# [Text shown]
[Start of section]

At Large Representative | Roger Rodriguez

I am the owner of Zotz Ecological Solutions, LLC which I have operated for the past 9 years providing research and consultation on the impacts to bats from renewable energy developments. Over the past 15 years I have studied bats throughout North America, Central America, South America, Micronesia, and East Asia. In 2002, I received a M.S. from Angelo State University, Texas, studying the phylogenetic relationships and phylogeography of Myotis californicus and M. ciliolabrum in the southwestern U.S. Experience in the western U.S. has included conducting bat surveys throughout the majority of western states, such as surveys with the U.S. Geological Survey for the National Park Service Inventory and Monitoring Program, as well as studies of endangered long-nosed bats (Leptonycteris species) in New Mexico and Texas. My current work in developing and conducting bat risk assessments at proposed wind energy sites has consisted of projects throughout the U.S. including western states and internationally (e.g., Honduras, Curaçao, and Canada).
I have been a member of the Western Bat Working Group since 2002 and currently serve as an At-large Representative. In this position, I am active in participating in monthly conference calls and am currently working with the WBWG president to update the range maps of western bat species for the USGS/University of Idaho GAP Analysis Program. I am a member of the Colorado Bat Working Group and have been working collaboratively with Michael Schirmacher of Bat Conservation International to incorporate an energy development section to the Colorado Bat Conservation Plan. I am a member of the Texas Bat Working Group and serve as the Co-Chair for the group. Lastly, I am active in the North American Society for Bat Research, the National Wind Coordinating Collaborative Wildlife Workgroup, and the Legislation and Regulations Committee of the American Society of Mammalogists.

Position Duties


Duties of a director include,

  • meet at such times and places as required by the Bylaws including participation in WBWG conference calls;
  • act as liaison and facilitate communication between WBWG and members of their respective state or province (e.g., solicit feedback from members when voting on WBWG issues);
  • provide summary report(s) of bat-related activity in their respective state or province for inclusion in WBWG Newsletters;
  • Assist the Board of Directors and Officers in carrying out the work of the WBWG.

Time required is approximately 5-10 hours per month.

[End of section]

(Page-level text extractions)
[Start of section]

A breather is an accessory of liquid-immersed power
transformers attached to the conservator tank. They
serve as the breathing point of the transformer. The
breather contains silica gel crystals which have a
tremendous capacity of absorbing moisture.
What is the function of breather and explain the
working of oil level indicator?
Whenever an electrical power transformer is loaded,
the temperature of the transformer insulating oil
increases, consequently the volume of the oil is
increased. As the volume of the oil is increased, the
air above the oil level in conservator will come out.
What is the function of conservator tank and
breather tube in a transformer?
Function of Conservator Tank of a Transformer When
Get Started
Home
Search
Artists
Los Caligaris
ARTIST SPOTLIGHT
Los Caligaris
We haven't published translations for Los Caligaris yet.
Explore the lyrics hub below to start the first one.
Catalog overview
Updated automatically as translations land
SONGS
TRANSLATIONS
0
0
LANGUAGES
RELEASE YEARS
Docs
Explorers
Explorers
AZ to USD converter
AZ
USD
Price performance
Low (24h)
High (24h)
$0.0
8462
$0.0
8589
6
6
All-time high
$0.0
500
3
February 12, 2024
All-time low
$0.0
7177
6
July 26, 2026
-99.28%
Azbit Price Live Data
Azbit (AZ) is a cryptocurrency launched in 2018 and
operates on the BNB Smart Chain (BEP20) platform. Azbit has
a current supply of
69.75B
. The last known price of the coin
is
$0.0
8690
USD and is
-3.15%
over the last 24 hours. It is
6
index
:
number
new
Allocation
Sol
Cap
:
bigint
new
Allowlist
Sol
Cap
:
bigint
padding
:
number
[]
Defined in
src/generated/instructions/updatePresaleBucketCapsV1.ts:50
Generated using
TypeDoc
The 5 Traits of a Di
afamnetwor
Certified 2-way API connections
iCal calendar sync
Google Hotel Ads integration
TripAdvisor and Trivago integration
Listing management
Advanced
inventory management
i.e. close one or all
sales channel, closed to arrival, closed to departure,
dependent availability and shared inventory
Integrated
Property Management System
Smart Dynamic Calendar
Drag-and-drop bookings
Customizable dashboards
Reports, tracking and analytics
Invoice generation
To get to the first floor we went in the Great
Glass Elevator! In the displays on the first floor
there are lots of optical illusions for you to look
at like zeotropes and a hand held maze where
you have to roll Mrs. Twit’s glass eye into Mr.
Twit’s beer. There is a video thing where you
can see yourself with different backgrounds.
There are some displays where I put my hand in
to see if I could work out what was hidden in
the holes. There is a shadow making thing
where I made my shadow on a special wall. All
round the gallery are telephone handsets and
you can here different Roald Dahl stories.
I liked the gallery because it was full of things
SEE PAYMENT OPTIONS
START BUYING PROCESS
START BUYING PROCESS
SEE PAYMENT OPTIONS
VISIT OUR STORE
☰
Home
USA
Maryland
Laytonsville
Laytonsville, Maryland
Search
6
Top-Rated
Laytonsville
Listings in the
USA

[End of section]

# [Task list]
• A. Answer these questions using the Roger Rodriguez profile above:
(i) For how many years has he operated Zotz Ecological Solutions, LLC?
(ii) Which group does he serve as Co-Chair?
(iii) About how much time per month does the position require?
• B. Repeat the part of the Roger Rodriguez profile starting at "Duties of a" and ending at "hours per month.", word for word.

# [Responses by item number]
• A.
(i) 9 years
(ii) The Texas Bat Working Group
(iii) Approximately 5-10 hours per month

• B.
Duties of a director include,

  • meet at such times and places as required by the Bylaws including participation in WBWG conference calls;
  • act as liaison and facilitate communication between WBWG and members of their respective state or province (e.g., solicit feedback from members when voting on WBWG issues);
  • provide summary report(s) of bat-related activity in their respective state or province for inclusion in WBWG Newsletters;
  • Assist the Board of Directors and Officers in carrying out the work of the WBWG.

Time required is approximately 5-10 hours per month.